(Pose estimation data)
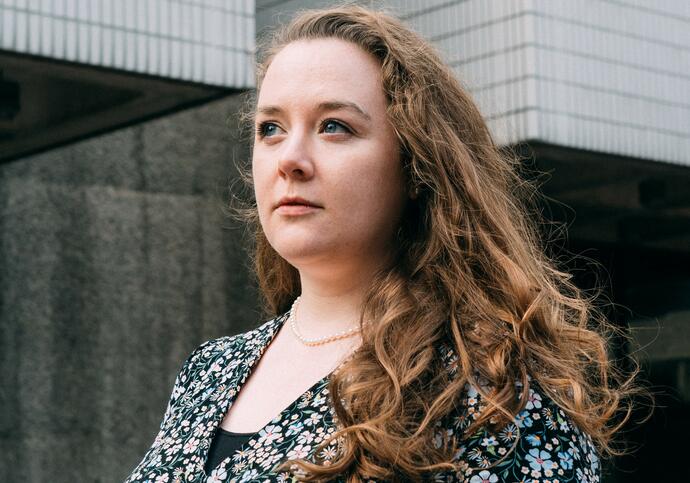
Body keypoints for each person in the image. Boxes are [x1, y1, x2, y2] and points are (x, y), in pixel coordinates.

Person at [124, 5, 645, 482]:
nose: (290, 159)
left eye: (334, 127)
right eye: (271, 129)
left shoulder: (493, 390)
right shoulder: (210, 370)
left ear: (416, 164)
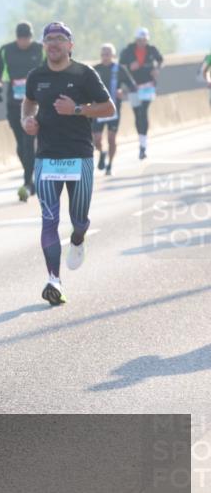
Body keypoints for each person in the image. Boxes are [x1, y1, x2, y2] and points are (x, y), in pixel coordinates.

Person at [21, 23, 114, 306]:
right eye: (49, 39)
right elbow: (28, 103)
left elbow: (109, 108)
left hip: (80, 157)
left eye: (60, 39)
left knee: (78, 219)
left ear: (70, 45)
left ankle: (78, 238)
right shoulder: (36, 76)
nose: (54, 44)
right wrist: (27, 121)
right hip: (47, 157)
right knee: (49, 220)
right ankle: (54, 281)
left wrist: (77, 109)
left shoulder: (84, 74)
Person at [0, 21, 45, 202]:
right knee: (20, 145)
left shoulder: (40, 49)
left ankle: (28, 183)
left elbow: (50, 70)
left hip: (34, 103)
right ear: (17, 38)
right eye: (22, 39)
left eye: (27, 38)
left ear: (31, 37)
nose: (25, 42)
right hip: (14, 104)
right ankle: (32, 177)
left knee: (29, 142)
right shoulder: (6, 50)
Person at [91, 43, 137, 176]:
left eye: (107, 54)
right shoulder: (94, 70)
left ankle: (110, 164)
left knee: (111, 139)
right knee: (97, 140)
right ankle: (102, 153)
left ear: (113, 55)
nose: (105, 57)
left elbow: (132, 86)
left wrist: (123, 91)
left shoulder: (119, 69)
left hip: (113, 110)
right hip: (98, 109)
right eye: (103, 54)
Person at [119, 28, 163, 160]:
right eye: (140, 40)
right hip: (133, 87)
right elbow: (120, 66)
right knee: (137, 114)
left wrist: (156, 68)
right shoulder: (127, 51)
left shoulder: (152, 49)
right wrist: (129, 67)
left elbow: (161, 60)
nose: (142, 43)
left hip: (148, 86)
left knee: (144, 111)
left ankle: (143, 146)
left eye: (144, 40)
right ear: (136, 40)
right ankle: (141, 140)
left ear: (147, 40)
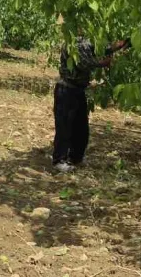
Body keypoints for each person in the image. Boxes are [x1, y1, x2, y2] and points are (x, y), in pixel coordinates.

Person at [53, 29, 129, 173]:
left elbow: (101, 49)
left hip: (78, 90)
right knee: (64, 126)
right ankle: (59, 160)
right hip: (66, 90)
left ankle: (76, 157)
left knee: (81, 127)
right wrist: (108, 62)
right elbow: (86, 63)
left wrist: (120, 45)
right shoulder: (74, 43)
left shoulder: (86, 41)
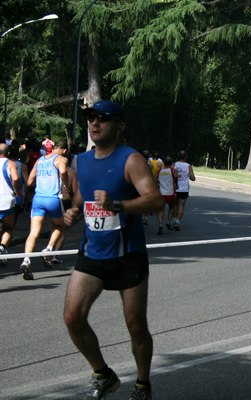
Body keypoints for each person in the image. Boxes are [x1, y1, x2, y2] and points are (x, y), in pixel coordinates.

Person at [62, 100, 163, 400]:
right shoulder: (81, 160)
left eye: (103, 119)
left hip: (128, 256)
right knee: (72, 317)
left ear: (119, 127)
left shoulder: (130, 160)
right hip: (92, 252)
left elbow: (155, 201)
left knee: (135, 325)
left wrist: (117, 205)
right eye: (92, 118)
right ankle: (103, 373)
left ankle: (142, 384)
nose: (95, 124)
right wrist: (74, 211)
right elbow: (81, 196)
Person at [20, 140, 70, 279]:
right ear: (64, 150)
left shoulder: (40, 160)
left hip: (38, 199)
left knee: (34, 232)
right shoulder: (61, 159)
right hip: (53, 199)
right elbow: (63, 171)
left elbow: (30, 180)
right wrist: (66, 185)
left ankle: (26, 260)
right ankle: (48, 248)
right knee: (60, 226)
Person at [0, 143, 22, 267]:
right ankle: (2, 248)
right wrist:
==
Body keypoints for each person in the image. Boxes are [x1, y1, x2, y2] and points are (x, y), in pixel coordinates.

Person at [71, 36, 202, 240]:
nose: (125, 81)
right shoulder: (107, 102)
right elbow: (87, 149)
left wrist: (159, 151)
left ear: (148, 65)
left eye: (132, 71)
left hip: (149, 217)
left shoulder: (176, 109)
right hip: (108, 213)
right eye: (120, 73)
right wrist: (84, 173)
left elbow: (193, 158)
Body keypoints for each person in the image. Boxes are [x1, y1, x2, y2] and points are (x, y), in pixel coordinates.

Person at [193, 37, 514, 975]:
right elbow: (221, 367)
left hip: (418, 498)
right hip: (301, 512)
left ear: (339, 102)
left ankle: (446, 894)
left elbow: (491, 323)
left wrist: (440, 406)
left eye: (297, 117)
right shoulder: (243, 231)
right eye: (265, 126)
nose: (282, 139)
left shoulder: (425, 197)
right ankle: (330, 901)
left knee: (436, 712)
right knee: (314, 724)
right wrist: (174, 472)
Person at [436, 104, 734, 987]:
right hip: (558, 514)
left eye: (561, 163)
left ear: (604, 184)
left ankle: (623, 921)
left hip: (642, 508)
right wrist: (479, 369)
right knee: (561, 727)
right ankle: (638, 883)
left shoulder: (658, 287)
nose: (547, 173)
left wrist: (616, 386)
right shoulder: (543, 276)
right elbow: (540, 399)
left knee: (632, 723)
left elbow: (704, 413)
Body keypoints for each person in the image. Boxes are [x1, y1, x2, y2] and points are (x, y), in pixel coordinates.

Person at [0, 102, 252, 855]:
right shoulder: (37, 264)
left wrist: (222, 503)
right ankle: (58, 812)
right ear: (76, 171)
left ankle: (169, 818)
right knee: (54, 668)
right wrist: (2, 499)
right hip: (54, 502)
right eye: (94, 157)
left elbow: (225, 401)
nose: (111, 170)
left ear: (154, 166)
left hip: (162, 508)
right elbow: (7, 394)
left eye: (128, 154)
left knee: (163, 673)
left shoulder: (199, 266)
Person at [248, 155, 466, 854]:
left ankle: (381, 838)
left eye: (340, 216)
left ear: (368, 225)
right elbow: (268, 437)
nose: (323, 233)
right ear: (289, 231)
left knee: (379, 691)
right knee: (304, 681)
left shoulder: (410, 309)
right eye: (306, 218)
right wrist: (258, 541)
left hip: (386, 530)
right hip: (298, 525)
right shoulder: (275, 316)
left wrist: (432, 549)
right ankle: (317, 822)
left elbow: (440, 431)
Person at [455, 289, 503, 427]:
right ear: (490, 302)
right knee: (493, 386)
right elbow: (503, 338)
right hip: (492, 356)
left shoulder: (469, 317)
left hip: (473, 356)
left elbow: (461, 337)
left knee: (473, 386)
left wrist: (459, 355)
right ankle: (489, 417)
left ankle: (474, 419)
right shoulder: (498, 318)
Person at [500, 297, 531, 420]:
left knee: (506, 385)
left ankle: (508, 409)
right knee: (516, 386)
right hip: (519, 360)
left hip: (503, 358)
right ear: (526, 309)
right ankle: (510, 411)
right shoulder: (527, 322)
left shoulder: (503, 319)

● What to work on: Starting with the line that holds "left elbow: (461, 337)" and ending with the line that holds "left shoulder: (503, 319)", retype every line in the data above exactly, and nothing else.

● Result below:
left elbow: (461, 337)
left knee: (473, 386)
left wrist: (459, 355)
right ankle: (489, 417)
left ankle: (474, 419)
right shoulder: (498, 318)
Person at [500, 297, 531, 420]:
left knee: (506, 385)
left ankle: (508, 409)
right knee: (516, 386)
right hip: (519, 360)
left hip: (503, 358)
right ear: (526, 309)
right ankle: (510, 411)
right shoulder: (527, 322)
left shoulder: (503, 319)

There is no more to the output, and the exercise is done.